Il sangue dei leader non ha più importanza del sangue dei bambini e delle famiglie", ha detto il capo di Hamas a Gaza, Ismail Haniye. "Ponete fine ai vostri crimini contro il nostro popolo perché la vostra aggressione non raggiungerà gli obiettivi che vi siete posti - ha proseguito Haniye rivolgendosi a Israele, come riporta Ynet, il sito web del giornale israeliano Yedioth Ahronoth - La nostra gente vincerà a prescindere dal numero di vittime e dalle minacce". "Il nostro popolo è unito - ha aggiunto - e sostiene la resistenza". Per mesi se necessario. "Siamo pronti a combattere per mesi". Un cessate il fuoco sarà possibile solo se comporterà la rimozione del blocco di Gaza e la liberazione dei detenuti arrestati il mese scorso in Cisgiordania.

E le Brigate Ezzedin al-Qassam, il braccio armato di Hamas, hanno "avvertito" le linee aeree straniere di sospendere i voli per Tel Aviv. Questa mattina almeno quattro razzi - intercettati dalle batterie difensivi israeliani - sono stati lanciati verso l'aeroporto internazionale Ben Gurion.

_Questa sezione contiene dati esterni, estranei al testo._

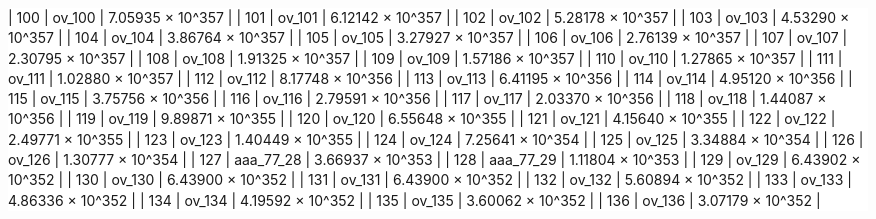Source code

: | 100 | ov_100 | 7.05935 × 10^357 |
| 101 | ov_101 | 6.12142 × 10^357 |
| 102 | ov_102 | 5.28178 × 10^357 |
| 103 | ov_103 | 4.53290 × 10^357 |
| 104 | ov_104 | 3.86764 × 10^357 |
| 105 | ov_105 | 3.27927 × 10^357 |
| 106 | ov_106 | 2.76139 × 10^357 |
| 107 | ov_107 | 2.30795 × 10^357 |
| 108 | ov_108 | 1.91325 × 10^357 |
| 109 | ov_109 | 1.57186 × 10^357 |
| 110 | ov_110 | 1.27865 × 10^357 |
| 111 | ov_111 | 1.02880 × 10^357 |
| 112 | ov_112 | 8.17748 × 10^356 |
| 113 | ov_113 | 6.41195 × 10^356 |
| 114 | ov_114 | 4.95120 × 10^356 |
| 115 | ov_115 | 3.75756 × 10^356 |
| 116 | ov_116 | 2.79591 × 10^356 |
| 117 | ov_117 | 2.03370 × 10^356 |
| 118 | ov_118 | 1.44087 × 10^356 |
| 119 | ov_119 | 9.89871 × 10^355 |
| 120 | ov_120 | 6.55648 × 10^355 |
| 121 | ov_121 | 4.15640 × 10^355 |
| 122 | ov_122 | 2.49771 × 10^355 |
| 123 | ov_123 | 1.40449 × 10^355 |
| 124 | ov_124 | 7.25641 × 10^354 |
| 125 | ov_125 | 3.34884 × 10^354 |
| 126 | ov_126 | 1.30777 × 10^354 |
| 127 | aaa_77_28 | 3.66937 × 10^353 |
| 128 | aaa_77_29 | 1.11804 × 10^353 |
| 129 | ov_129 | 6.43902 × 10^352 |
| 130 | ov_130 | 6.43900 × 10^352 |
| 131 | ov_131 | 6.43900 × 10^352 |
| 132 | ov_132 | 5.60894 × 10^352 |
| 133 | ov_133 | 4.86336 × 10^352 |
| 134 | ov_134 | 4.19592 × 10^352 |
| 135 | ov_135 | 3.60062 × 10^352 |
| 136 | ov_136 | 3.07179 × 10^352 |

I leader israeliani vogliono lanciare l'invasione della Striscia. Ventimila riservisti sono stati mobilitati. Fonti della sicurezza libanese riferiscono che oggi sono stati lanciati due razzi sul nord di Israele, anche se al momento non è noto chi ne sia l'autore. Israele ha risposto con fuoco di artiglieria verso la zona da cui sono partiti i lanci. Il portavoce delle forze armate israeliane, il brigadiere generale Motti, ha detto che uno dei razzi è caduto vicino al kibbutz di Kfar Yuval, senza provocare vittime o danni.

Obama ha chiamato il premier israeliano Benyamin Netanyahu per metterlo in guardia contro "un'ulteriore escalation" e ha sottolineato la necessità di "fare il possibile per proteggere le vite dei civili e ripristinare la calma". "Gli Stati Uniti - si legge in una nota della Casa Bianca diffusa nella notte - restano pronti a facilitare una cessazione delle ostilità, il ritorno all'accordo sul cessate il fuoco del novembre del 2012". L'intesa del 2012, raggiunta grazie alla mediazione dell'ex segretario di Stato Usa, Hillary Clinton, e dell'Egitto, aveva messo fine a otto giorni di raid aerei israeliani contro Hamas. Obama ha anche rinnovato "la forte condanna dei continui lanci di razzi contro Israele da parte di Hamas e di altre organizzazioni terroristiche a Gaza e ha riaffermato il diritto di Israele a difendersi contro questi attacchi".

Il ritorno delle violenze a Gaza e in Israele è una "minaccia terribile per i bambini di entrambe le parti" dichiara l'Unicef in una nota. "Già negli ultimi tre giorni, secondo quanto segnalato, almeno 19 bambini palestinesi sono stati uccisi in attacchi aerei su Gaza e molti altri feriti. L'enclave costiera è soggetta a blocco, rendendo difficile ai civili la fuga. In Israele, gli attacchi di razzi da Gaza minacciano anche la vita dei bambini israeliani". L'Unicef ha infine rilanciato l'appello del segretario generale Onu Ban Ki-moon a esercitare la massima moderazione e ha ribadito l'obbligo giuridico e morale di proteggere i bambini. Oggi il portavoce militare israeliano ha informato con un comunicato che ieri è stata attaccata una base di addestramento militare approntata accanto a una scuola di Gaza: "Hamas nasconde razzi nelle scuole", si è giustificato.